+++ Working data +++
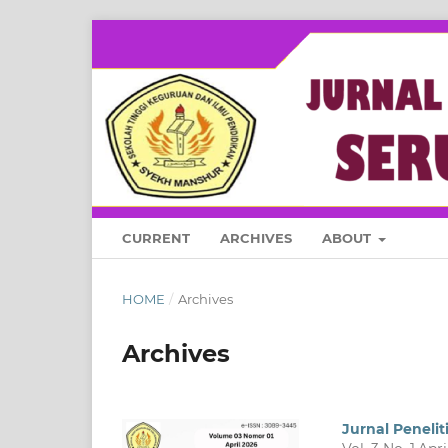
CURRENT
ARCHIVES
ABOUT
HOME
/
Archives
Archives
Jurnal Peneli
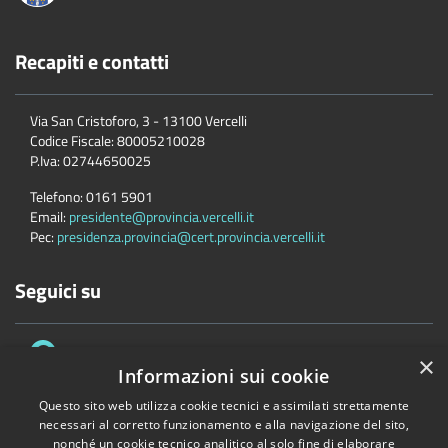
Recapiti e contatti
Via San Cristoforo, 3 - 13100 Vercelli
Codice Fiscale:
80005210028
P.Iva:
02744650025
Telefono:
0161 5901
Email:
presidente@provincia.vercelli.it
Pec:
presidenza.provincia@cert.provincia.vercelli.it
Seguici su
×
Informazioni sui cookie
Questo sito web utilizza cookie tecnici e assimilati strettamente
necessari al corretto funzionamento e alla navigazione del sito,
Accessibilità
Privacy
Cookie
Mappa del sito
nonché un cookie tecnico analitico al solo fine di elaborare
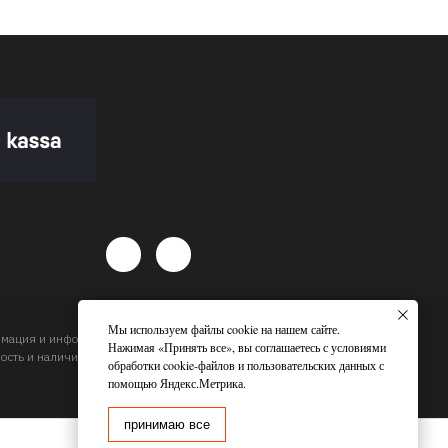
Мы используем файлы cookie на нашем сайте.
ормация и информационные материалы, цены, размещенные на
Нажимая «Принять все», вы соглашаетесь с условиями
сть и наличие товара и сроков доставки, будет подтвержден
обработки cookie-файлов и пользовательских данных с
помощью Яндекс.Метрика.
принимаю все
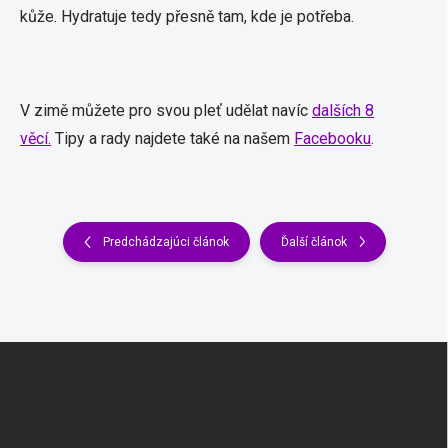
kůže. Hydratuje tedy přesně tam, kde je potřeba.
V zimě můžete pro svou pleť udělat navíc
dalších 8
věcí.
Tipy a rady najdete také na našem
Facebooku
.
Predchádzajúci článok
Ďalší článok
Z
á
p
ä
t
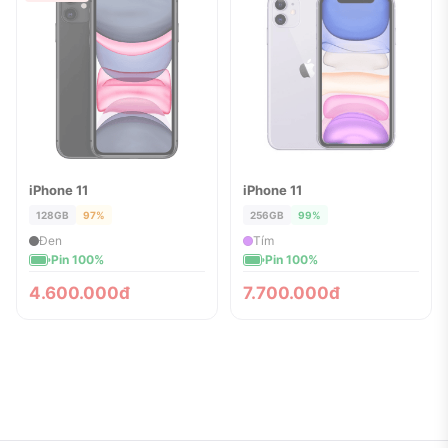
iPhone 11
iPhone 11
ĐÃ BÁN
ĐÃ BÁN
128GB
97%
256GB
99%
Đen
Tím
Pin 100%
Pin 100%
4.600.000đ
7.700.000đ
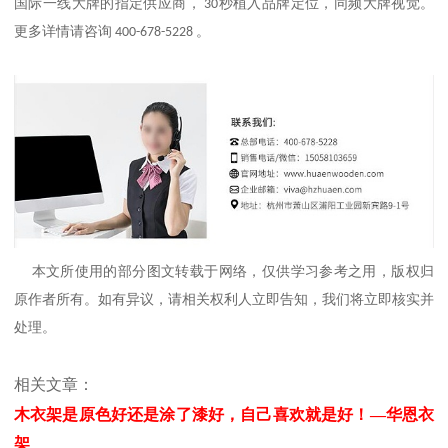
国际一线大牌的指定供应商，
秒植入品牌定位，同频大牌视觉。
30
更多详情请咨询
。
400-678-5228
本文所使用的部分图文转载于网络，仅供学习参考之用，版权归
原作者所有。如有异议，请相关权利人立即告知，我们将立即核实并
处理。
相关文章：
木衣架是原色好还是涂了漆好，自己喜欢就是好！—华恩衣
架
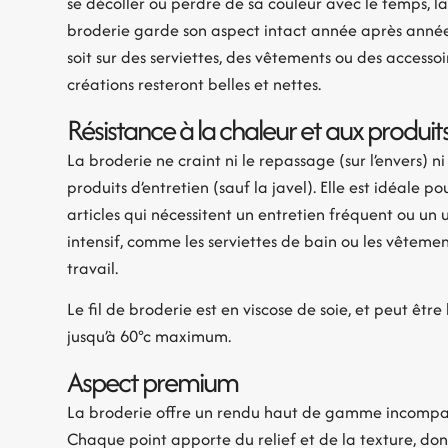
se décoller ou perdre de sa couleur avec le temps, l
broderie garde son aspect intact année après anné
soit sur des serviettes, des vêtements ou des accessoi
créations resteront belles et nettes.
Résistance à la chaleur et aux produit
La broderie ne craint ni le repassage (sur l’envers) ni 
produits d’entretien (sauf la javel). Elle est idéale po
articles qui nécessitent un entretien fréquent ou un
intensif, comme les serviettes de bain ou les vêteme
travail.
Le fil de broderie est en viscose de soie, et peut être 
jusqu’à 60°c maximum.
Aspect premium
La broderie offre un rendu haut de gamme incompa
Chaque point apporte du relief et de la texture, do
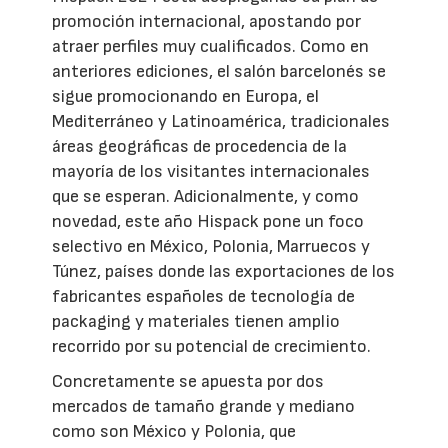
promoción internacional, apostando por
atraer perfiles muy cualificados. Como en
anteriores ediciones, el salón barcelonés se
sigue promocionando en Europa, el
Mediterráneo y Latinoamérica, tradicionales
áreas geográficas de procedencia de la
mayoría de los visitantes internacionales
que se esperan. Adicionalmente, y como
novedad, este año Hispack pone un foco
selectivo en México, Polonia, Marruecos y
Túnez, países donde las exportaciones de los
fabricantes españoles de tecnología de
packaging y materiales tienen amplio
recorrido por su potencial de crecimiento.
Concretamente se apuesta por dos
mercados de tamaño grande y mediano
como son México y Polonia, que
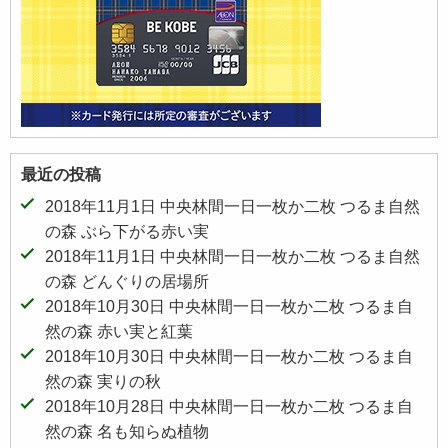
最近の投稿
2018年11月1日 中央林間一日一枚か二枚 つるま自然
の森 ぶら下がる赤い実
2018年11月1日 中央林間一日一枚か二枚 つるま自然
の森 どんぐりの居場所
2018年10月30日 中央林間一日一枚か二枚 つるま自
然の森 赤い実と紅葉
2018年10月30日 中央林間一日一枚か二枚 つるま自
然の森 実りの秋
2018年10月28日 中央林間一日一枚か二枚 つるま自
然の森 名も知らぬ植物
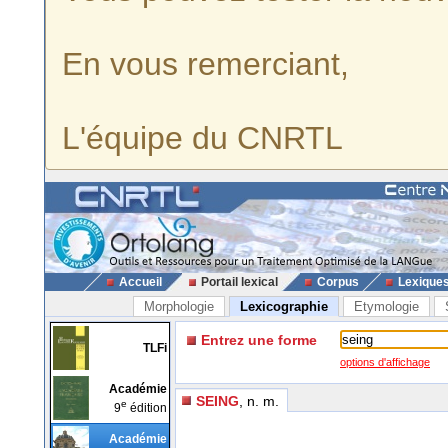
En vous remerciant,
L'équipe du CNRTL
Accueil
Portail lexical
Corpus
Lexique
Morphologie
Lexicographie
Etymologie
Entrez une forme
TLFi
options d'affichage
Académie
SEING
, n. m.
e
9
édition
Académie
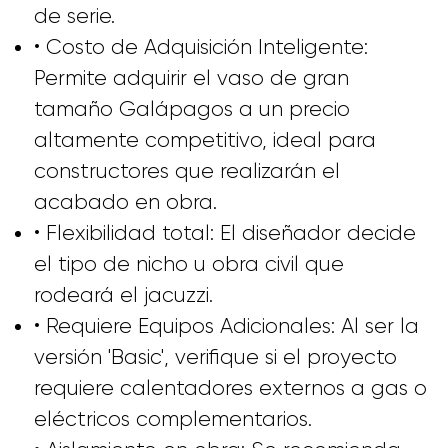
de serie.
• Costo de Adquisición Inteligente:
Permite adquirir el vaso de gran
tamaño Galápagos a un precio
altamente competitivo, ideal para
constructores que realizarán el
acabado en obra.
• Flexibilidad total: El diseñador decide
el tipo de nicho u obra civil que
rodeará el jacuzzi.
• Requiere Equipos Adicionales: Al ser la
versión 'Basic', verifique si el proyecto
requiere calentadores externos a gas o
eléctricos complementarios.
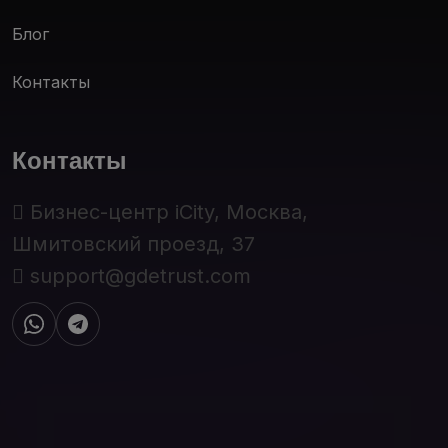
Блог
Контакты
Контакты
Бизнес-центр iCity, Москва,
Шмитовский проезд, 37
support@gdetrust.com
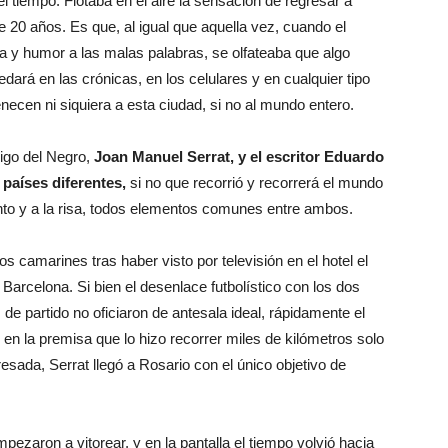
20 años. Es que, al igual que aquella vez, cuando el
ra y humor a las malas palabras, se olfateaba que algo
edará en las crónicas, en los celulares y en cualquier tipo
necen ni siquiera a esta ciudad, si no al mundo entero.
migo del Negro,
Joan Manuel Serrat, y el escritor Eduardo
 países diferentes,
si no que recorrió y recorrerá el mundo
ento y a la risa, todos elementos comunes entre ambos.
os camarines tras haber visto por televisión en el hotel el
arcelona. Si bien el desenlace futbolístico con los dos
 de partido no oficiaron de antesala ideal, rápidamente el
 en la premisa que lo hizo recorrer miles de kilómetros solo
sada, Serrat llegó a Rosario con el único objetivo de
pezaron a vitorear, y en la pantalla el tiempo volvió hacia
+++
> Work order
In the entries above, identify each line that includes the string "solo", then copy it.

> Output of the task
nonché un cookie tecnico analitico al solo fine di elaborare
 en la premisa que lo hizo recorrer miles de kilómetros solo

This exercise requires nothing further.